Machine Learning System Design
System design is often the most critical differentiator in the Scribd interview loop, particularly for senior candidates. This area evaluates your ability to architect an end-to-end machine learning pipeline that can serve millions of users with low latency. Strong performance here means you don't just jump to the model; you start by defining product metrics, designing the data pipeline, selecting features, and planning the serving infrastructure.
Be ready to go over:
- Recommendation Systems – Two-tower models, collaborative filtering, matrix factorization, and real-time candidate generation vs. ranking.
- Search Architecture – Query expansion, learning-to-rank (LTR), inverted indices, and handling textual relevance alongside engagement metrics.
- Feature Engineering & Serving – Designing feature stores, handling batch vs. streaming data, and managing feature drift.
- Advanced concepts (less common) – Multi-objective optimization, cold-start problem mitigation for new documents, and deep reinforcement learning for session-based recommendations.
Example questions or scenarios:
- "Design a personalized homepage feed for a returning Scribd user who primarily reads audiobooks and tech documents."
- "How would you architect a scalable search autocomplete system that updates in real-time based on trending queries?"
- "Walk me through how you would design a system to recommend visually similar documents based on their textual and structural content."
Applied Machine Learning & Theory
This section tests your underlying knowledge of the algorithms you use daily. Interviewers want to ensure you understand the math and mechanics behind the libraries you import. A strong candidate will clearly explain the assumptions, limitations, and tradeoffs of various algorithms, rather than just treating them as black boxes.
Be ready to go over:
- NLP Fundamentals – TF-IDF, Word2Vec, Transformer architectures (BERT, etc.), and text classification.
- Model Evaluation – Offline metrics (NDCG, Precision@K, AUC) versus online metrics (CTR, read-through rate, retention).
- Loss Functions & Optimization – Gradient descent variants, handling class imbalance, and specific loss functions like triplet loss or cross-entropy.
- Advanced concepts (less common) – Transfer learning techniques for low-resource languages, self-supervised learning on unstructured text.
Example questions or scenarios:
- "Explain how you would handle an extreme class imbalance in a dataset predicting whether a user will cancel their subscription."
- "Compare the tradeoffs between using a dense retrieval model versus a traditional BM25 approach for document search."
- "How do you determine if an offline increase in NDCG will translate to an actual increase in user reading time?"
Algorithms and Data Structures
Because Machine Learning Engineers at Scribd own their code in production, you must demonstrate strong general software engineering fundamentals. This area is evaluated through live coding exercises. Strong performance involves writing clean, optimal code, communicating your thought process clearly, and identifying edge cases before running your solution.
Be ready to go over:
- Arrays and Strings – Parsing text, windowing problems, and string manipulation (highly relevant for NLP prep).
- Hash Maps and Dictionaries – Fast lookups, frequency counting, and caching mechanisms.
- Trees and Graphs – Hierarchical data representation, traversing category trees, and basic graph algorithms.
- Advanced concepts (less common) – Tries (for autocomplete), dynamic programming for sequence alignment.
Example questions or scenarios:
- "Write a function to return the top K most frequent words in a massive stream of document text."
- "Implement a basic algorithm to group a list of books by their overlapping genre tags."
- "Given a log of user reading sessions, write a program to find the longest contiguous reading streak."
Behavioral and Past Experience
Scribd is looking for engineers who are collaborative, resilient, and driven by user impact. This area evaluates how you have handled past challenges, resolved conflicts, and driven projects to completion. Strong performance means using the STAR method (Situation, Task, Action, Result) to provide concise, data-driven narratives that highlight your specific contributions.
Be ready to go over:
- Project Deep Dives – Explaining the hardest technical problem you solved in your last role.
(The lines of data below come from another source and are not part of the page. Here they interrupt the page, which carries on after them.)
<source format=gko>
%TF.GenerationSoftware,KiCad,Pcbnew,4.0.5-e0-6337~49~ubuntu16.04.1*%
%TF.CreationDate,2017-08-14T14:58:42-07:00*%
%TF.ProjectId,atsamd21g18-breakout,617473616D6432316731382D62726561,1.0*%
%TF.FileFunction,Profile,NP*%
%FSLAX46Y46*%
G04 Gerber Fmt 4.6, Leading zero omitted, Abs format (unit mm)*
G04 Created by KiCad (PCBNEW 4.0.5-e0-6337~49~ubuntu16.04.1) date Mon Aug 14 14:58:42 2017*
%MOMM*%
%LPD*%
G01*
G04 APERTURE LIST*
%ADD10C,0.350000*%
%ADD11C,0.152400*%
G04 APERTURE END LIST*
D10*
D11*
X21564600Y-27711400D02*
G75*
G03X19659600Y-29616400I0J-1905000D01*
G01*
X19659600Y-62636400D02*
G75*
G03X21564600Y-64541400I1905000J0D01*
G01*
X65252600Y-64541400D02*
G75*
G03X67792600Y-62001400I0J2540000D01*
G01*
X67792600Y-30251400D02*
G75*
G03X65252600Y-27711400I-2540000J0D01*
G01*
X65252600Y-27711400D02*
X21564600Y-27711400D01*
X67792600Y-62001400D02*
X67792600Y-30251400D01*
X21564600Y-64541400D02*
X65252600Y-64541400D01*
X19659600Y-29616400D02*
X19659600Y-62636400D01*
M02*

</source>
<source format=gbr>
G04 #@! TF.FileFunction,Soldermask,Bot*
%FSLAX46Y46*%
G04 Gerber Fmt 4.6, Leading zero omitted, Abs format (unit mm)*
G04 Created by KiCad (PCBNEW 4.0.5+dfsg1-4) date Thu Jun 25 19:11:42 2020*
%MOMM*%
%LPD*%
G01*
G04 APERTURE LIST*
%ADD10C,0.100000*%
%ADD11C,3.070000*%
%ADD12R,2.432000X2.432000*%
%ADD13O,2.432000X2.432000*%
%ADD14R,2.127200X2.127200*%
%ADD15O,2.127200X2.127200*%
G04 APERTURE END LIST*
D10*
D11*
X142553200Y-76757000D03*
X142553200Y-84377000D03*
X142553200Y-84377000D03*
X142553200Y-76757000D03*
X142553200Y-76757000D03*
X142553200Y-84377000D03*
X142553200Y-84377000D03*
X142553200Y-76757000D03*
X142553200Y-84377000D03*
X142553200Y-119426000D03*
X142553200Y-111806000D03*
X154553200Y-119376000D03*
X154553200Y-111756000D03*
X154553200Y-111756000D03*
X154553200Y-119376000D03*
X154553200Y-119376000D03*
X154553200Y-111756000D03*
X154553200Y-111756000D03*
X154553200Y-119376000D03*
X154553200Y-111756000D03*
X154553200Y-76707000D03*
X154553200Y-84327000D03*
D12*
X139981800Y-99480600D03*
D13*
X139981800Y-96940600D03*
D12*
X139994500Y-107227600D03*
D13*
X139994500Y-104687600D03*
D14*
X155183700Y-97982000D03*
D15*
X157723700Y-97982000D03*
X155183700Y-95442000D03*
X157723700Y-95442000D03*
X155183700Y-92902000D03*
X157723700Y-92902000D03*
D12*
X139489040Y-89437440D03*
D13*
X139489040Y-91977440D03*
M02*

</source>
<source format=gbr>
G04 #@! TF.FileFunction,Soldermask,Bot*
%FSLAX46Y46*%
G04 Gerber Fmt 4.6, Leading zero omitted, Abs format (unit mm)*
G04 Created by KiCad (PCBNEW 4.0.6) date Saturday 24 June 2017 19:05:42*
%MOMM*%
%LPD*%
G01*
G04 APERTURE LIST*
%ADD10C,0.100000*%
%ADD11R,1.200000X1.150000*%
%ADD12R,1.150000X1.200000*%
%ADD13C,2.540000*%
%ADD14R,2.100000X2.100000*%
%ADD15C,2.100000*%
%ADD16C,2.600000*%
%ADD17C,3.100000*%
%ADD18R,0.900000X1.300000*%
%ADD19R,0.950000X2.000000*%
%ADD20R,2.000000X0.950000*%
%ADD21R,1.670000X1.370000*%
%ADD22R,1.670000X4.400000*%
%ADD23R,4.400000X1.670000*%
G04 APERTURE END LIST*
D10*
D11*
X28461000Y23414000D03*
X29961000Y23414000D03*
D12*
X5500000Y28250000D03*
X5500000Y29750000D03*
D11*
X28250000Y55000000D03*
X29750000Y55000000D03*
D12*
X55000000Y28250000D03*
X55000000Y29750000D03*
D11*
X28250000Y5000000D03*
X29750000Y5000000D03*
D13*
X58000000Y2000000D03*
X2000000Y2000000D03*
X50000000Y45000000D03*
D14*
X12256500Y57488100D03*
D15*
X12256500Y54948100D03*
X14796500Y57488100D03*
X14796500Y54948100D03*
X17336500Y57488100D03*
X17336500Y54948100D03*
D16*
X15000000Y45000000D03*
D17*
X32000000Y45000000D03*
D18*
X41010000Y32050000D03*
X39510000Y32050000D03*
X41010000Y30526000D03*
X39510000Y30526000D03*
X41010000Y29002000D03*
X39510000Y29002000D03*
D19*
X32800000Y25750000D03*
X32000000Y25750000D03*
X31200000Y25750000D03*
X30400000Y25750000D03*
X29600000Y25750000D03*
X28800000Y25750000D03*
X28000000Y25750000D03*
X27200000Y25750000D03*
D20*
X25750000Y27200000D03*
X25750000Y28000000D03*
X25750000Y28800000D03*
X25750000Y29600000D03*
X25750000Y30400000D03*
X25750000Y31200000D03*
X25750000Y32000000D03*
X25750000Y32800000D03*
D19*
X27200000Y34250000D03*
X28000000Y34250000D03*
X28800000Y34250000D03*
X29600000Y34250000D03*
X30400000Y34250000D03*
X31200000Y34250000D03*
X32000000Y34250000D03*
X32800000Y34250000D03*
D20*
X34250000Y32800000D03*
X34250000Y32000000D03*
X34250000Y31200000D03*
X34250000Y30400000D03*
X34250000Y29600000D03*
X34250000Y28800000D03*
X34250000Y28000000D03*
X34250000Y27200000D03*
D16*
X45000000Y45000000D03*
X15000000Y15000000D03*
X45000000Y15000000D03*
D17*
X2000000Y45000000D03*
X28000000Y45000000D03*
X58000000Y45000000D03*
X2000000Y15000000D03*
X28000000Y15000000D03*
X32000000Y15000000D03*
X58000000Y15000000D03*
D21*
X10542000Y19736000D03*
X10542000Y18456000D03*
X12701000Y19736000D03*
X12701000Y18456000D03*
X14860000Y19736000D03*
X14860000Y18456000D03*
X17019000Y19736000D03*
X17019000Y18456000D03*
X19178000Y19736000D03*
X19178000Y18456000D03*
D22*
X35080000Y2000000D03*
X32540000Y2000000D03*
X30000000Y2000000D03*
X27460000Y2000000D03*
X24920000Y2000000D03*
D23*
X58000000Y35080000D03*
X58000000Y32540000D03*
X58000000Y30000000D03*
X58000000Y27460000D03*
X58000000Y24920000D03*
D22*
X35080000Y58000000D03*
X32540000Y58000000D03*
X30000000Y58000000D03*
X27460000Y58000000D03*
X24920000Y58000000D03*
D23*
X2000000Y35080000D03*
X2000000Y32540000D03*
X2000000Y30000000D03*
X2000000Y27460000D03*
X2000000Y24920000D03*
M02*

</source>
- Cross-Functional Collaboration – How you work with Product Managers, Data Scientists, and backend engineers.
- Handling Failure – Discussing a time a model failed in production or an experiment yielded negative results, and how you responded.
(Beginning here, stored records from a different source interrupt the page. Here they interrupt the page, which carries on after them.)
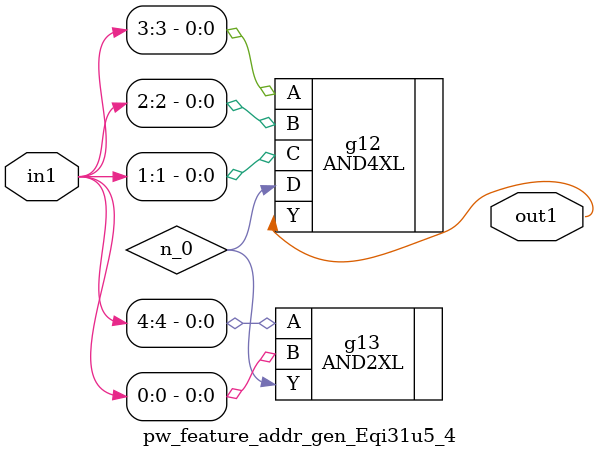
<source format=v>
`timescale 1ps / 1ps


module pw_feature_addr_gen_Eqi31u5_4(in1, out1);
  input [4:0] in1;
  output out1;
  wire [4:0] in1;
  wire out1;
  wire n_0;
  AND4XL g12(.A (in1[3]), .B (in1[2]), .C (in1[1]), .D (n_0), .Y
       (out1));
  AND2XL g13(.A (in1[4]), .B (in1[0]), .Y (n_0));
endmodule


</source>
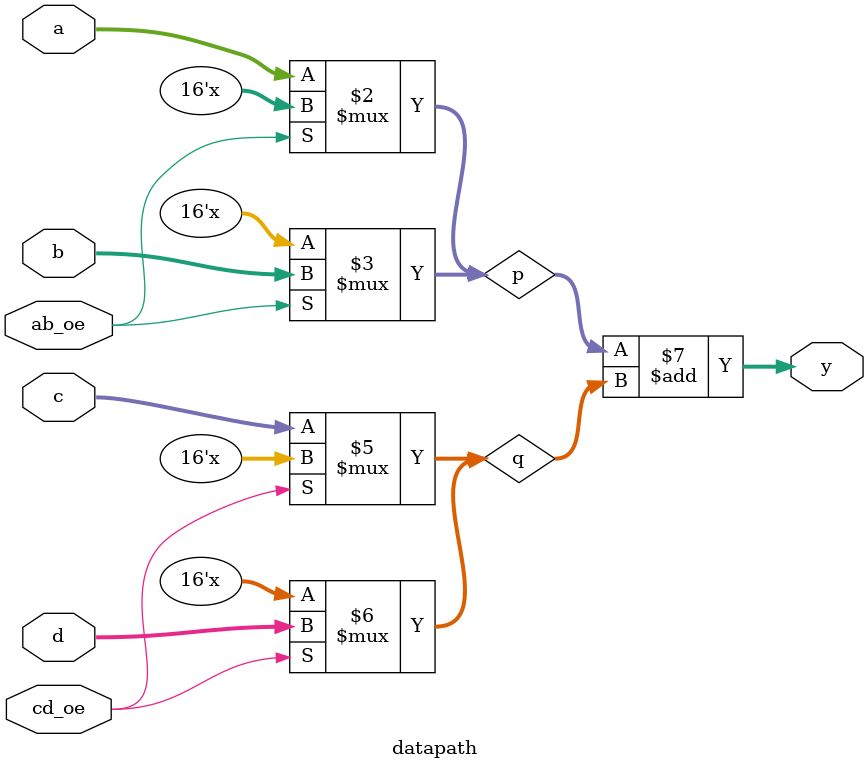
<source format=v>
`timescale 1ns / 1ps

module datapath (a, b, c, d, ab_oe, cd_oe, y);
input ab_oe,cd_oe;
input [15:0] a,b,c,d;
output [15:0] y;

wire [15:0] p,q;

//			ab_oe=1 ab_oe=0
assign p = ~ab_oe ? a : 16'bzzzzzzzzzzzzzzzz;
assign p = ab_oe ? b : 16'bzzzzzzzzzzzzzzzz;
//			cd_oe=1 cd_oe=0
assign q = ~cd_oe ? c : 16'bzzzzzzzzzzzzzzzz;
assign q = cd_oe ? d : 16'bzzzzzzzzzzzzzzzz;

assign y = p + q;
endmodule

</source>
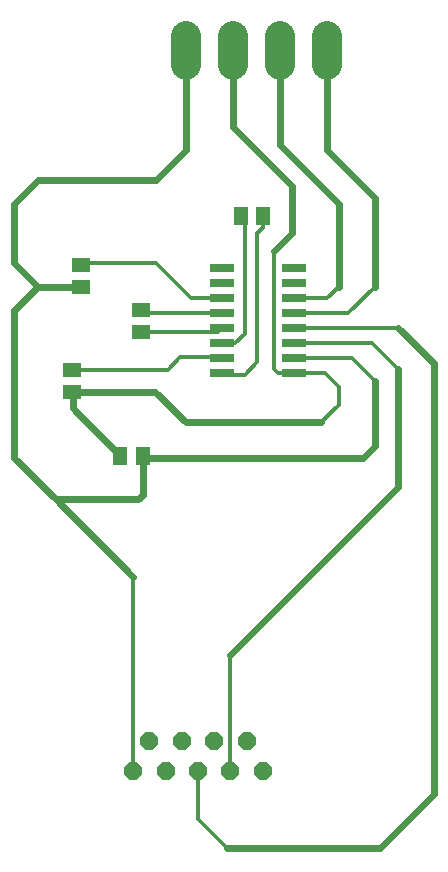
<source format=gbr>
G04 EAGLE Gerber RS-274X export*
G75*
%MOMM*%
%FSLAX34Y34*%
%LPD*%
%INBottom Copper*%
%IPPOS*%
%AMOC8*
5,1,8,0,0,1.08239X$1,22.5*%
G01*
%ADD10R,1.500000X1.300000*%
%ADD11R,1.300000X1.500000*%
%ADD12P,1.649562X8X202.500000*%
%ADD13R,2.032000X0.660400*%
%ADD14C,2.514600*%
%ADD15C,0.609600*%
%ADD16C,0.304800*%
%ADD17C,0.152400*%


D10*
X326600Y593700D03*
X326600Y574700D03*
D11*
X461800Y635000D03*
X480800Y635000D03*
D10*
X377400Y555600D03*
X377400Y536600D03*
D11*
X378800Y431800D03*
X359800Y431800D03*
D10*
X319300Y504800D03*
X319300Y485800D03*
D12*
X480364Y165100D03*
X452932Y165100D03*
X425500Y165100D03*
X398068Y165100D03*
X370636Y165100D03*
X466648Y190500D03*
X439216Y190500D03*
X411784Y190500D03*
X384352Y190500D03*
D13*
X445566Y501650D03*
X507034Y501650D03*
X445566Y514350D03*
X445566Y527050D03*
X507034Y514350D03*
X507034Y527050D03*
X445566Y539750D03*
X507034Y539750D03*
X445566Y552450D03*
X507034Y552450D03*
X445566Y565150D03*
X445566Y577850D03*
X507034Y565150D03*
X507034Y577850D03*
X445566Y590550D03*
X507034Y590550D03*
D14*
X455188Y762427D02*
X455188Y787573D01*
X494812Y787573D02*
X494812Y762427D01*
X534436Y762427D02*
X534436Y787573D01*
X415564Y787573D02*
X415564Y762427D01*
D15*
X534436Y775000D02*
X534436Y690564D01*
X575000Y650000D01*
X575000Y575000D01*
D16*
X552450Y552450D02*
X507034Y552450D01*
X552450Y552450D02*
X575000Y575000D01*
X535150Y565150D02*
X507034Y565150D01*
X535150Y565150D02*
X545000Y575000D01*
D15*
X545000Y645000D01*
X494812Y695188D02*
X494812Y775000D01*
X494812Y695188D02*
X545000Y645000D01*
D16*
X480800Y635000D02*
X480800Y625000D01*
X475800Y620000D01*
X475800Y510800D01*
X465000Y500000D01*
X447216Y500000D01*
D17*
X445566Y501650D01*
D16*
X442416Y536600D02*
X377400Y536600D01*
X442416Y536600D02*
X445566Y539750D01*
X445566Y527050D02*
X457050Y527050D01*
X465000Y535000D01*
X465000Y631800D01*
D17*
X461800Y635000D01*
D16*
X445566Y552450D02*
X380550Y552450D01*
D17*
X377400Y555600D01*
D16*
X399800Y504800D02*
X319300Y504800D01*
X399800Y504800D02*
X410000Y515000D01*
X444916Y515000D01*
D17*
X445566Y514350D01*
D16*
X445566Y565150D02*
X419850Y565150D01*
X390000Y595000D01*
X327900Y595000D01*
D17*
X326600Y593700D01*
D16*
X507034Y527050D02*
X572950Y527050D01*
X595000Y505000D01*
D15*
X595000Y405000D01*
D16*
X452932Y262932D02*
X452932Y165100D01*
D15*
X452932Y262932D02*
X595000Y405000D01*
D16*
X425500Y165100D02*
X425500Y124500D01*
X450000Y100000D01*
D15*
X580000Y100000D01*
X625000Y145000D01*
X625000Y510000D01*
X595250Y539750D01*
D16*
X507034Y539750D01*
X507034Y501650D02*
X533350Y501650D01*
X545000Y490000D01*
X545000Y475000D01*
D15*
X530000Y460000D02*
X415000Y460000D01*
X389200Y485800D02*
X320000Y485800D01*
D17*
X319300Y485800D01*
D16*
X530000Y460000D02*
X545000Y475000D01*
D15*
X415000Y460000D02*
X389200Y485800D01*
X319800Y485600D02*
X319800Y471800D01*
X359800Y431800D01*
D17*
X319800Y485600D02*
X320000Y485800D01*
D16*
X493350Y501650D02*
X507034Y501650D01*
X493350Y501650D02*
X490000Y505000D01*
X490000Y605000D01*
D15*
X505000Y620000D01*
X455188Y709812D02*
X455188Y775000D01*
X505000Y660000D02*
X505000Y620000D01*
X505000Y660000D02*
X455188Y709812D01*
D16*
X507034Y514350D02*
X555650Y514350D01*
X575000Y495000D01*
D15*
X575000Y440000D01*
X565000Y430000D01*
X380600Y430000D01*
D17*
X378800Y431800D01*
D15*
X378800Y398800D01*
X375000Y395000D01*
X305000Y395000D01*
X270000Y430000D01*
X270000Y555000D02*
X290000Y575000D01*
D17*
X326300Y575000D01*
X326600Y574700D01*
D15*
X270000Y555000D02*
X270000Y430000D01*
D16*
X370636Y329364D02*
X370636Y165100D01*
D15*
X326600Y574700D02*
X290300Y574700D01*
X270000Y595000D01*
X270000Y645000D01*
X290000Y665000D01*
X390000Y665000D01*
X415564Y690564D01*
X415564Y775000D01*
X305000Y395000D02*
X370636Y329364D01*
M02*

</source>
- Advanced concepts (less common) – Mentoring junior engineers, driving engineering culture, and advocating for technical debt reduction.
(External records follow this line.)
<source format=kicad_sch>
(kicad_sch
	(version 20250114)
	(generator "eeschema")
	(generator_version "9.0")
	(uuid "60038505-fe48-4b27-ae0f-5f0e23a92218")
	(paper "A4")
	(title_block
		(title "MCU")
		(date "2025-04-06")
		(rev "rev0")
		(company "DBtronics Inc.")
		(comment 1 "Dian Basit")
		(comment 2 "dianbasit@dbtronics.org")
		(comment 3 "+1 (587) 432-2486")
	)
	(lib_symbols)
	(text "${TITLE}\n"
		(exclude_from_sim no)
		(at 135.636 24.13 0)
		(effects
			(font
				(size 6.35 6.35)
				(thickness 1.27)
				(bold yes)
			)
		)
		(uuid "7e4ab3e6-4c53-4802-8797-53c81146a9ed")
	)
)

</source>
Example questions or scenarios:
- "Tell me about a time you had to push back on a product requirement because the machine learning solution wasn't feasible."
- "Describe a situation where your offline model metrics looked great, but the A/B test failed. How did you debug it?"
- "Walk me through a project where you had to balance building a quick heuristic model versus a complex deep learning solution."